● **Your task**
Reproduce every line of the data below verbatim, with no alterations.

● **Listing**
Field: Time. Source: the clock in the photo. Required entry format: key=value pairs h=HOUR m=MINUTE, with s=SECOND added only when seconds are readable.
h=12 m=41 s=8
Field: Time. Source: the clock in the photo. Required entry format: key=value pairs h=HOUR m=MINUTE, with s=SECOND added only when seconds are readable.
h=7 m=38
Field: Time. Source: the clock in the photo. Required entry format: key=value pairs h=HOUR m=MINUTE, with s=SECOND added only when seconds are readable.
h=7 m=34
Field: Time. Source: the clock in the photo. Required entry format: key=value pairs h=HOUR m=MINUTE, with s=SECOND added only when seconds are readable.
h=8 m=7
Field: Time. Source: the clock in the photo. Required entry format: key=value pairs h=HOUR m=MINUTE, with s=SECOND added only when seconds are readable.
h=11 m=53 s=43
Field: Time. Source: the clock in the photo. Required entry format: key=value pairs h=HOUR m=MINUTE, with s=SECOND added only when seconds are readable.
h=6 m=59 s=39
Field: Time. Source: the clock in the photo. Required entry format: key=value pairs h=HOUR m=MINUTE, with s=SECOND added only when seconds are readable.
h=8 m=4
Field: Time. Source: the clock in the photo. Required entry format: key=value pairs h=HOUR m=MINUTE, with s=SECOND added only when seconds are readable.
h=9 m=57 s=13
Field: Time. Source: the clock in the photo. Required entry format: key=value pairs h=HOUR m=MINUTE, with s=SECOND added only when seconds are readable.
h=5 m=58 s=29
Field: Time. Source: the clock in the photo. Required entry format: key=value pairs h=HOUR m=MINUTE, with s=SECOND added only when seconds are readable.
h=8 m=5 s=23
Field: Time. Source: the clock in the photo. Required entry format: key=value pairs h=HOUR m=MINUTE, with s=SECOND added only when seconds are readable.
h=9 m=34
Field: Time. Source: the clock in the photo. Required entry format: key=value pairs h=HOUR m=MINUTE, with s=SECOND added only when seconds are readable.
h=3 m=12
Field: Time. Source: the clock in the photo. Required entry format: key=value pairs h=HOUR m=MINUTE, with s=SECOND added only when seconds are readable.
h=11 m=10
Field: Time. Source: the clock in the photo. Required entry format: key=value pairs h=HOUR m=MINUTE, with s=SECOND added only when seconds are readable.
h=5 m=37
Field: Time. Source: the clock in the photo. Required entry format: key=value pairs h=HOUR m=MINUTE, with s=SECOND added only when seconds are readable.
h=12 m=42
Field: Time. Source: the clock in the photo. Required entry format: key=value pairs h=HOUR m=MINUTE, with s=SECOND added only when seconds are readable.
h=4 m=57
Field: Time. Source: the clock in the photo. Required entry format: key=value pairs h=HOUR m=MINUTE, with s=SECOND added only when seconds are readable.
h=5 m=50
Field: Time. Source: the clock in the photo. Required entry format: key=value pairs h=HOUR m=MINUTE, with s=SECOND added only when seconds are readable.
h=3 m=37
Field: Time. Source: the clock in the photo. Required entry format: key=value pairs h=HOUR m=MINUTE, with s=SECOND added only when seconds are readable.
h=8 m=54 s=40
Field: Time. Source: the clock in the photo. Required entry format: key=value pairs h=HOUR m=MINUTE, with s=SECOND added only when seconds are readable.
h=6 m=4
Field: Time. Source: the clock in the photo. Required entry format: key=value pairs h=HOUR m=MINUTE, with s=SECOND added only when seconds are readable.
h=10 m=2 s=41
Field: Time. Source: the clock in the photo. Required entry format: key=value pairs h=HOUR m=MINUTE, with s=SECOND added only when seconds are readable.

● **Solution for this exercise**
Field: Time. Source: the clock in the photo. Required entry format: key=value pairs h=HOUR m=MINUTE, with s=SECOND added only when seconds are readable.
h=12 m=41 s=8
Field: Time. Source: the clock in the photo. Required entry format: key=value pairs h=HOUR m=MINUTE, with s=SECOND added only when seconds are readable.
h=7 m=38
Field: Time. Source: the clock in the photo. Required entry format: key=value pairs h=HOUR m=MINUTE, with s=SECOND added only when seconds are readable.
h=7 m=34
Field: Time. Source: the clock in the photo. Required entry format: key=value pairs h=HOUR m=MINUTE, with s=SECOND added only when seconds are readable.
h=8 m=7
Field: Time. Source: the clock in the photo. Required entry format: key=value pairs h=HOUR m=MINUTE, with s=SECOND added only when seconds are readable.
h=11 m=53 s=43
Field: Time. Source: the clock in the photo. Required entry format: key=value pairs h=HOUR m=MINUTE, with s=SECOND added only when seconds are readable.
h=6 m=59 s=39
Field: Time. Source: the clock in the photo. Required entry format: key=value pairs h=HOUR m=MINUTE, with s=SECOND added only when seconds are readable.
h=8 m=4
Field: Time. Source: the clock in the photo. Required entry format: key=value pairs h=HOUR m=MINUTE, with s=SECOND added only when seconds are readable.
h=9 m=57 s=13
Field: Time. Source: the clock in the photo. Required entry format: key=value pairs h=HOUR m=MINUTE, with s=SECOND added only when seconds are readable.
h=5 m=58 s=29
Field: Time. Source: the clock in the photo. Required entry format: key=value pairs h=HOUR m=MINUTE, with s=SECOND added only when seconds are readable.
h=8 m=5 s=23
Field: Time. Source: the clock in the photo. Required entry format: key=value pairs h=HOUR m=MINUTE, with s=SECOND added only when seconds are readable.
h=9 m=34
Field: Time. Source: the clock in the photo. Required entry format: key=value pairs h=HOUR m=MINUTE, with s=SECOND added only when seconds are readable.
h=3 m=12
Field: Time. Source: the clock in the photo. Required entry format: key=value pairs h=HOUR m=MINUTE, with s=SECOND added only when seconds are readable.
h=11 m=10
Field: Time. Source: the clock in the photo. Required entry format: key=value pairs h=HOUR m=MINUTE, with s=SECOND added only when seconds are readable.
h=5 m=37
Field: Time. Source: the clock in the photo. Required entry format: key=value pairs h=HOUR m=MINUTE, with s=SECOND added only when seconds are readable.
h=12 m=42
Field: Time. Source: the clock in the photo. Required entry format: key=value pairs h=HOUR m=MINUTE, with s=SECOND added only when seconds are readable.
h=4 m=57
Field: Time. Source: the clock in the photo. Required entry format: key=value pairs h=HOUR m=MINUTE, with s=SECOND added only when seconds are readable.
h=5 m=50
Field: Time. Source: the clock in the photo. Required entry format: key=value pairs h=HOUR m=MINUTE, with s=SECOND added only when seconds are readable.
h=3 m=37
Field: Time. Source: the clock in the photo. Required entry format: key=value pairs h=HOUR m=MINUTE, with s=SECOND added only when seconds are readable.
h=8 m=54 s=40
Field: Time. Source: the clock in the photo. Required entry format: key=value pairs h=HOUR m=MINUTE, with s=SECOND added only when seconds are readable.
h=6 m=4
Field: Time. Source: the clock in the photo. Required entry format: key=value pairs h=HOUR m=MINUTE, with s=SECOND added only when seconds are readable.
h=10 m=2 s=41
Field: Time. Source: the clock in the photo. Required entry format: key=value pairs h=HOUR m=MINUTE, with s=SECOND added only when seconds are readable.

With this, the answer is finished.